Moving seamlessly from mining celebrity and popular culture for his source images, Warhol's juxtaposition of the mythic, deified image of the Communist leader within an art form that fetishized consumerist objects is wonderfully subversive. Warhol's source image derives from an official portrait of the authoritarian ruler which followed the canon of official Soviet portraiture of Stalin and Lenin. Unlike the latter, however, Mao's image, which was seen to embody the revolutionary spirit of the masses, stares directly at the beholder and was exhibited prominently above the Tiananmen Gate where, in 1949, Mao had announced the founding of the People's Republic of China. Symbolizing perpetual surveillance, the image was ubiquitous in every schoolroom, shop front and public institution across the country and was reproduced on the first page of Quotations from Chairman Mao Tse-tung, more commonly known as Mao's 'Little Red Book', which was widely disseminated during and after the Cultural Revolution as a mandatory citizens' code. With a print-run estimated at over 2.2 billion, this made Mao's stern yet benevolent face one of the most extensively reproduced portraits in history.

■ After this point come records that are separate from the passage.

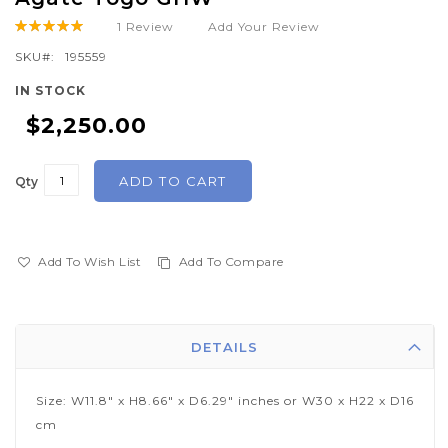
the
1
Review
Add Your Review
Rating:
beginning
100
100
% of
of
SKU
195559
the
IN STOCK
images
$2,250.00
gallery
ADD TO CART
Qty
Add To Wish List
Add To Compare
DETAILS
Size: W11.8" x H8.66" x D6.29" inches or W30 x H22 x D16
cm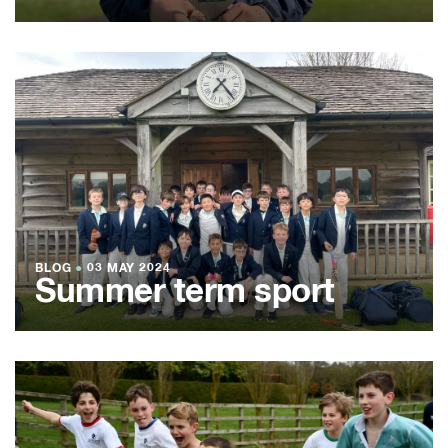
BLOG
●
03 MAY 2024
Summer term sport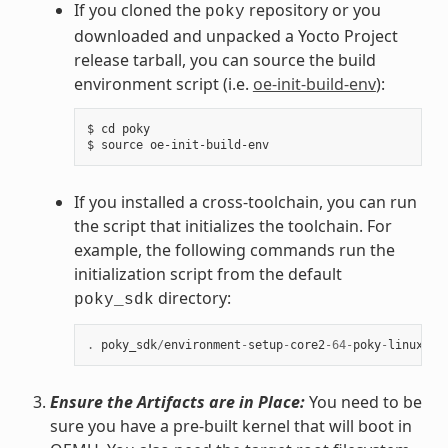
If you cloned the
repository or you
poky
downloaded and unpacked a Yocto Project
release tarball, you can source the build
environment script (i.e.
oe-init-build-env
):
$ cd poky

If you installed a cross-toolchain, you can run
the script that initializes the toolchain. For
example, the following commands run the
initialization script from the default
directory:
poky_sdk
.
poky_sdk
/
environment
-
setup
-
core2
-
64
-
poky
-
linux
Ensure the Artifacts are in Place:
You need to be
sure you have a pre-built kernel that will boot in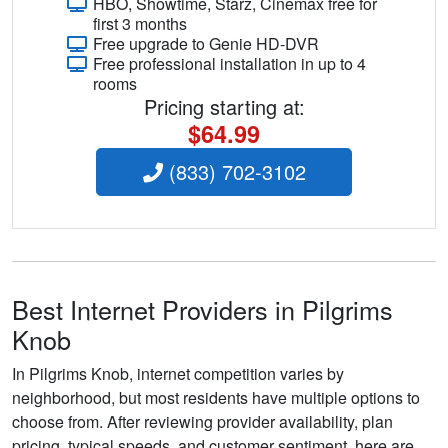
HBO, Showtime, Starz, Cinemax free for
first 3 months
Free upgrade to Genie HD-DVR
Free professional installation in up to 4
rooms
Pricing starting at:
$64.99
(833) 702-3102
Best Internet Providers in Pilgrims
Knob
In Pilgrims Knob, internet competition varies by
neighborhood, but most residents have multiple options to
choose from. After reviewing provider availability, plan
pricing, typical speeds, and customer sentiment, here are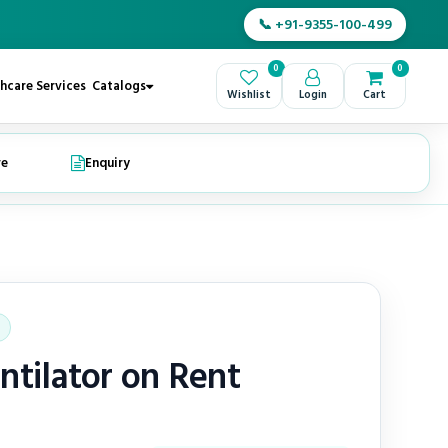
📞 +91-9355-100-499
0
0
hcare Services
Catalogs
Wishlist
Login
Cart
re
Enquiry
ntilator on Rent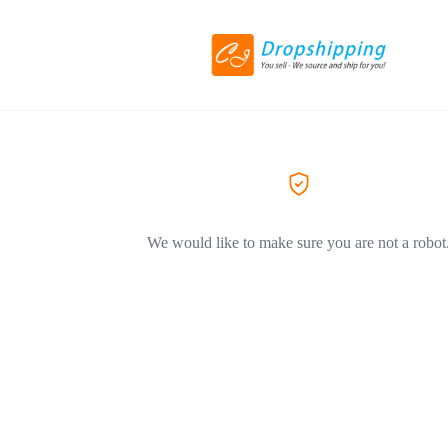
We would like to make sure you are not a robot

Fascinated by the ubiquitous proliferation of this single image, Warhol would have undoubtedly picked up on affinities between the mass-media derivation of his own work and the propagandist role of Mao’s official portrait. As Neil Printz and Sally King Nero have noted, in drawing this parallel between the aesthetic of Communist propaganda and his own assimilation of the visual traits of ubiquitous mass production, the artist seemed to have sensed that “Mao’s portrait was, in effect, already a Warhol” (Neil Printz and Sally King Nero, eds., The Andy Warhol Catalogue Raisonné: Paintings and Sculptures, Vol. 3, 1970-1974, New York, 2010, p. 166). To Warhol, Mao’s image demonstrated all the characteristics of a brand; a readymade icon that consecrated the cult of personality and its attendant consumer value endemic to his own capitalist culture.

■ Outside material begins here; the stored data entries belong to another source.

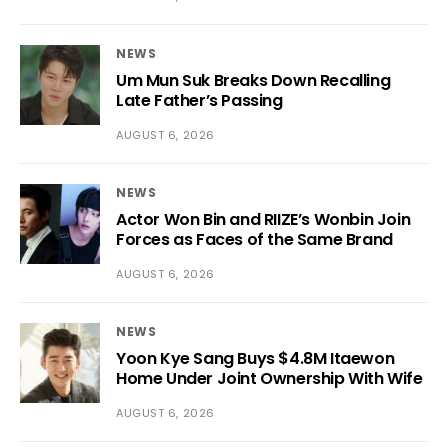
NEWS
Um Mun Suk Breaks Down Recalling
Late Father’s Passing
AUGUST 6, 2026
NEWS
Actor Won Bin and RIIZE’s Wonbin Join
Forces as Faces of the Same Brand
AUGUST 6, 2026
NEWS
Yoon Kye Sang Buys $4.8M Itaewon
Home Under Joint Ownership With Wife
AUGUST 6, 2026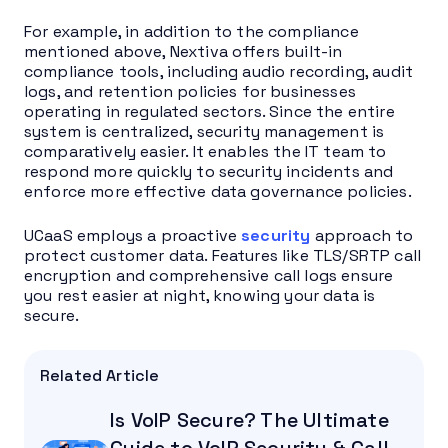
For example, in addition to the compliance
mentioned above, Nextiva offers built-in
compliance tools, including audio recording, audit
logs, and retention policies for businesses
operating in regulated sectors. Since the entire
system is centralized, security management is
comparatively easier. It enables the IT team to
respond more quickly to security incidents and
enforce more effective data governance policies.
UCaaS employs a proactive
security
approach to
protect customer data. Features like TLS/SRTP call
encryption and comprehensive call logs ensure
you rest easier at night, knowing your data is
secure.
Related Article
Is VoIP Secure? The Ultimate
Guide to VoIP Security & Call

First exhibited at the Musée Galliera in Paris in 1974, the Mao series represents Warhol's first critically and commercially successful cycle since the mid-1960s and mark a significant stylistic turning point. As Gregory Battcock noted in his review of the Paris show: "In the new works the combinations of the splashy, expressionist elements with the precise silkscreen images almost tend to cancel one another out or, at least, refute the precision of the screens" (Gregory Battcock, "Andy Warhol: New Predictions for Art," Arts Magazine, May 1974, p. 35). Unlike his earlier ineluctably flat silkscreen paintings, Mao is much more painterly in style with its loose brushwork of hand-painted acrylic hues. Far from the deliberate and mask-like, the freely fleshed out fields of color extol a gestural painterliness. As Printz and Nero have identified, these works intriguingly embrace broad strokes and calligraphic flourishes of the brush to echo the coalition of text and image indicative of traditional Chinese scroll-paintings (Neil Printz and Sally King Nero, eds., op. cit., p. 169). Significantly, such painterly flourishes, bold chromatic juxtapositions, and expressive treatment would play a decisive part in defining the look of Warhol’s portrait production: having developed concurrently, the Maos thus not only represent the breakthrough subject for Warhol’s 1970s production, they also form the very core of the expansive canon of portraiture that would flourish throughout the 1970s and 80s.